Reference no: EM133291108
Case: Sarah's Creative Productions is evaluating the construction of a studio complex. The planned site is currently valued at $400,000 but this parcel would not need to be purchased since Sarah's Creative Studios already owns it. (If the company does not use the parcel for this project, it will be sold today for its current value). The studio construction would cost Sarah's Creative Productions $1 Million and would be depreciated for tax purposes using straight-line to a zero salvage over twenty years. Costanza and Benis, LLP is retained as the creative consultant of this project. Mr. Costanza (Constanza and Benis, LLP) is due $25,000 in fees next month for services already rendered in the design stage. Another $25,000 in advance fees is expected to be paid at the end of 2023 to Ms. Benis (Constanza and Benis, LLP) for additional services to be performed if the project is launched.

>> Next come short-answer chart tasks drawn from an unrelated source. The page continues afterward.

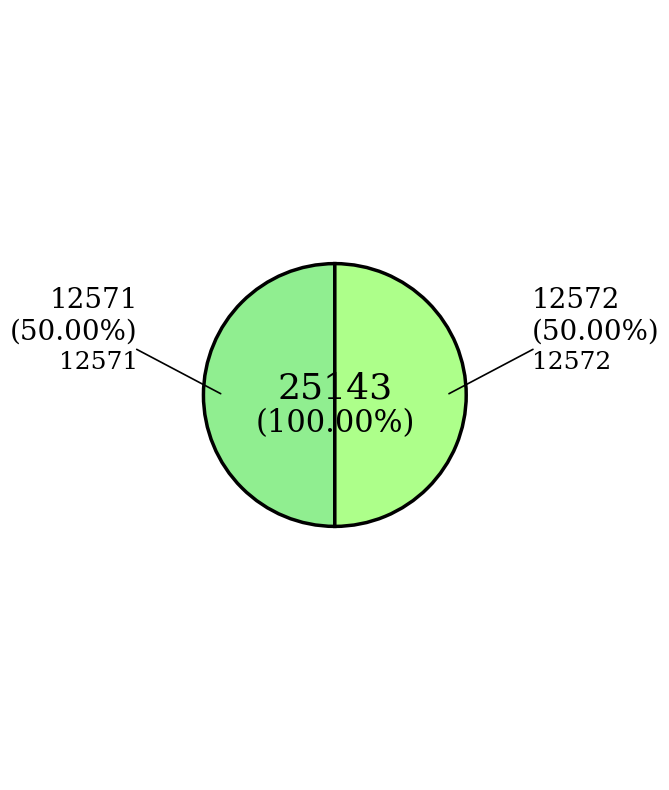

What percentage is the 12572 slice, to the nearest percent?

50%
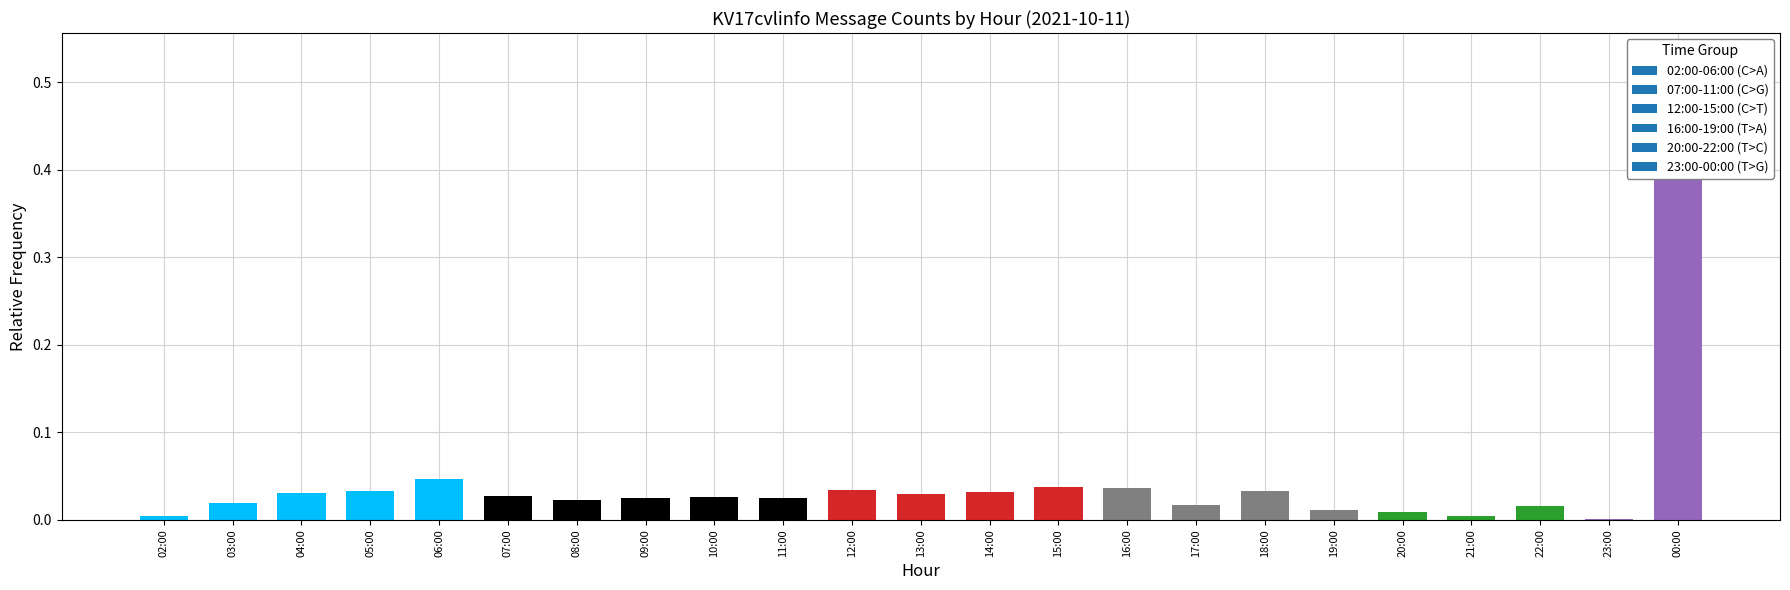

What position from the right is 04:00?

21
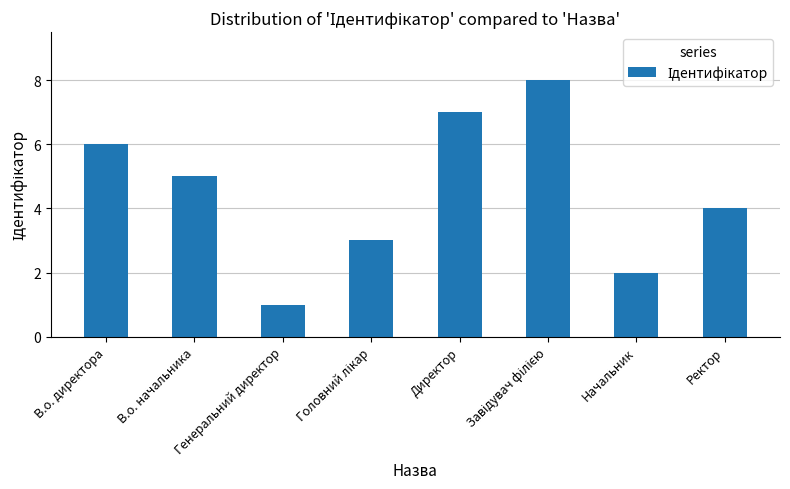

What is the label of the 6th bar from the right?

Генеральний директор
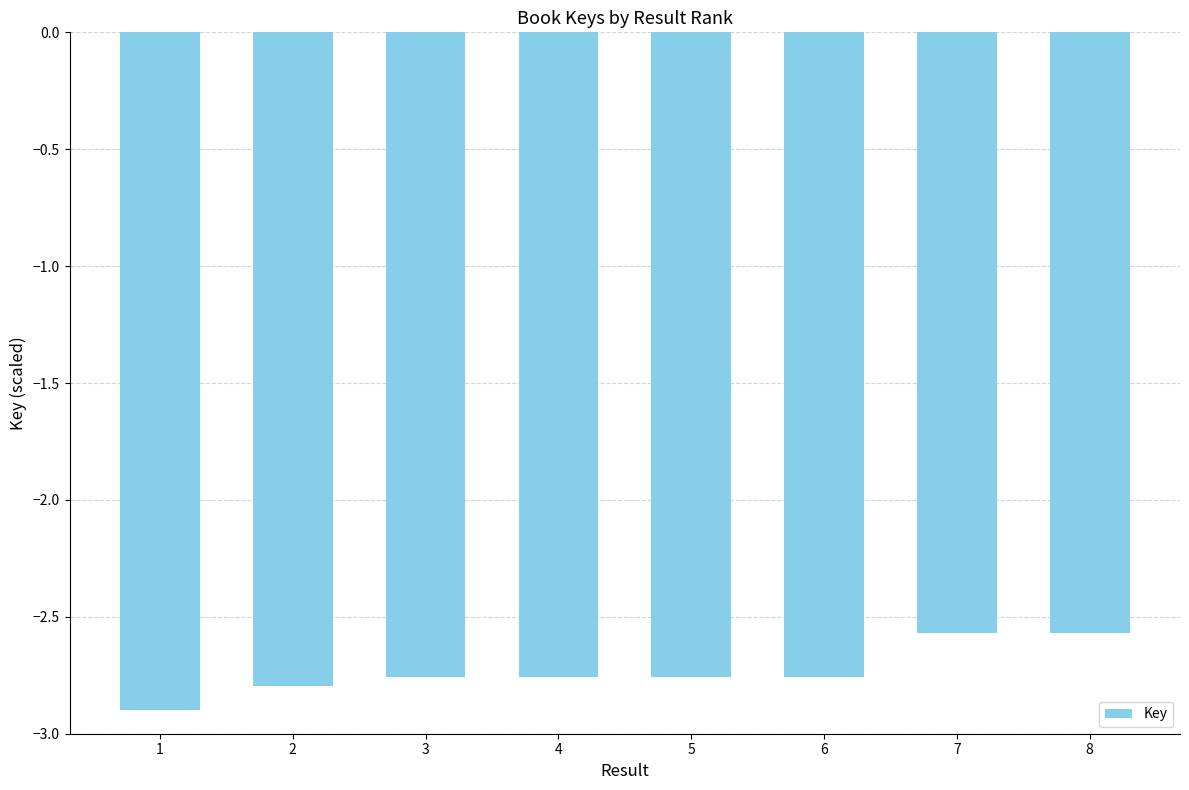

What is the difference between the maximum and minimum values?

0.3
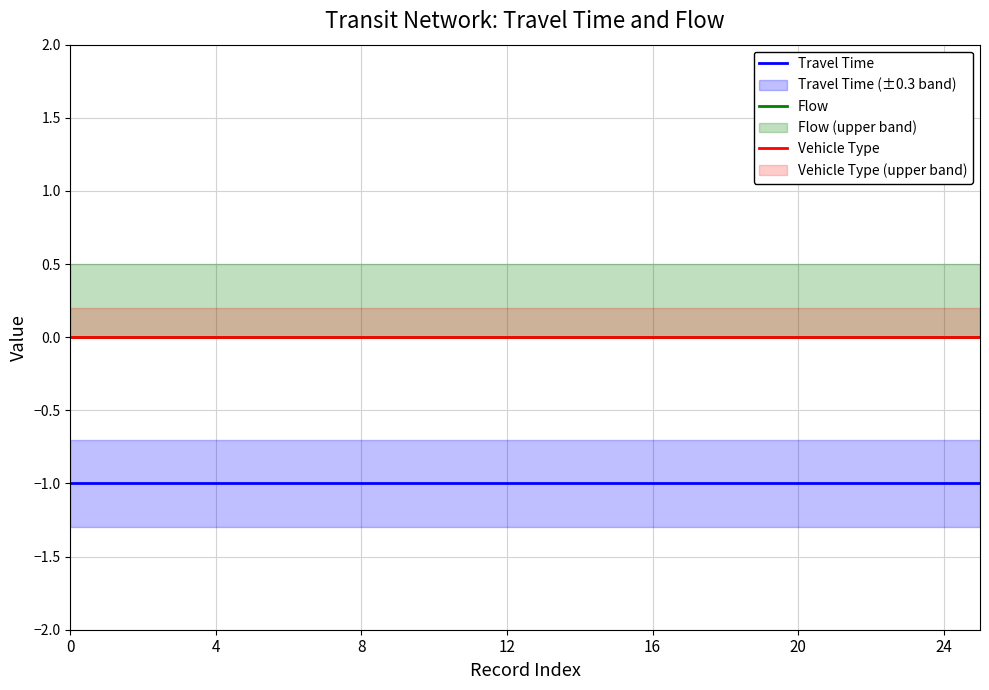

True or false: Flow and Vehicle Type intersect in this chart.

False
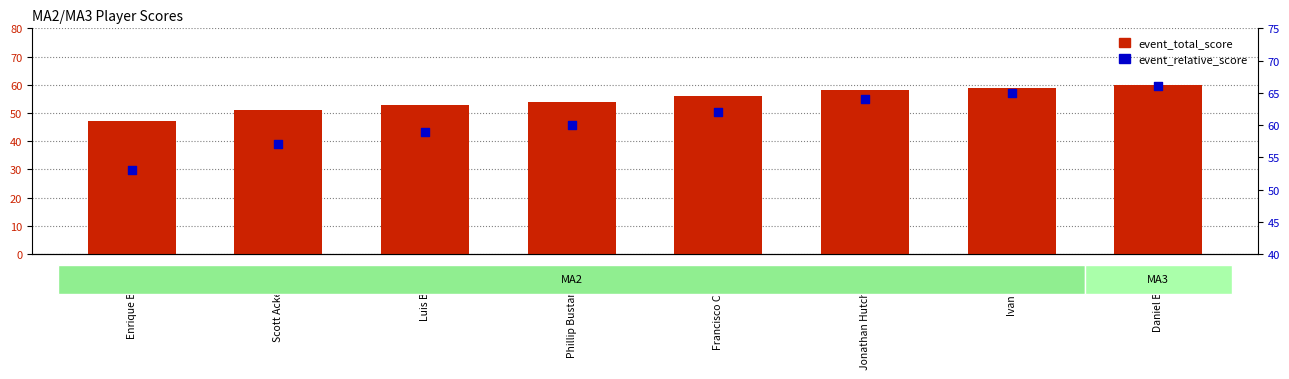

What are all the series names shown in the legend?

event_total_score, event_relative_score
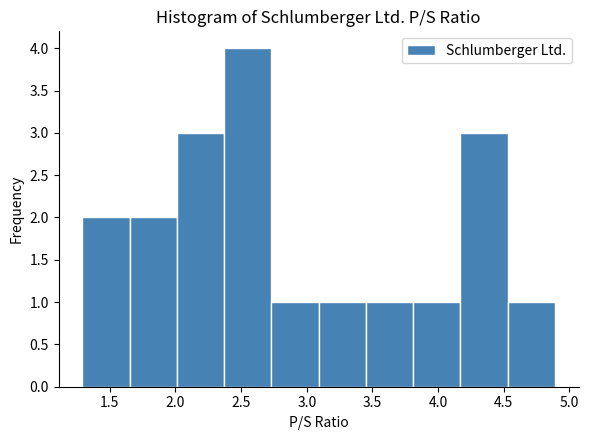

Which range on the x-axis has the tallest bar?

2.37 to 2.73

It is expected that the studio will increase Sarah Creative Production's short-movie production by 5 new releases every year with each of them to bring in $90,000 er year in royalty fees. The operation of the studio will necessitate additional marketing expenditures of $100,000 year and other general expenses of $50,000 per year. Lost fees due to Sarah's (Sarah's Creative Productions) giving up her movie engagements would run at $50,000 per year. Sarah's Creative Productions would be expected to increase its net working capital by $20,000 to accommodate increased investments in movies accounts receivable over the life of the studio ownership- this amount would be recovered at the end of the life of the project. Sarah's Creative Productions intends to sell the site parcel for $400,000 and to sell the studio for an additional $500,000 after 10 years.
The marginal tax rate of Sarah's Creative Production is 40%. For purposes of identifying the timing of cash flows, consider all project related cash flows to occur at the end of the year. The construction takes place in 2023, the first year of operations is the year 2024, and the last year of operations is the year 2033. Please show and explain all your answers.
Question 1. What is the initial investment for the project?
Question 2. What is the expected incremental operating third year cash flow?
Question 3. What is the incremental non-operating 25th year cash flow?
Question 4. What is the NPV of this project if the discount rate is 10%
Question 5. Are there any sunk costs and opportunity costs? If yes, what are they?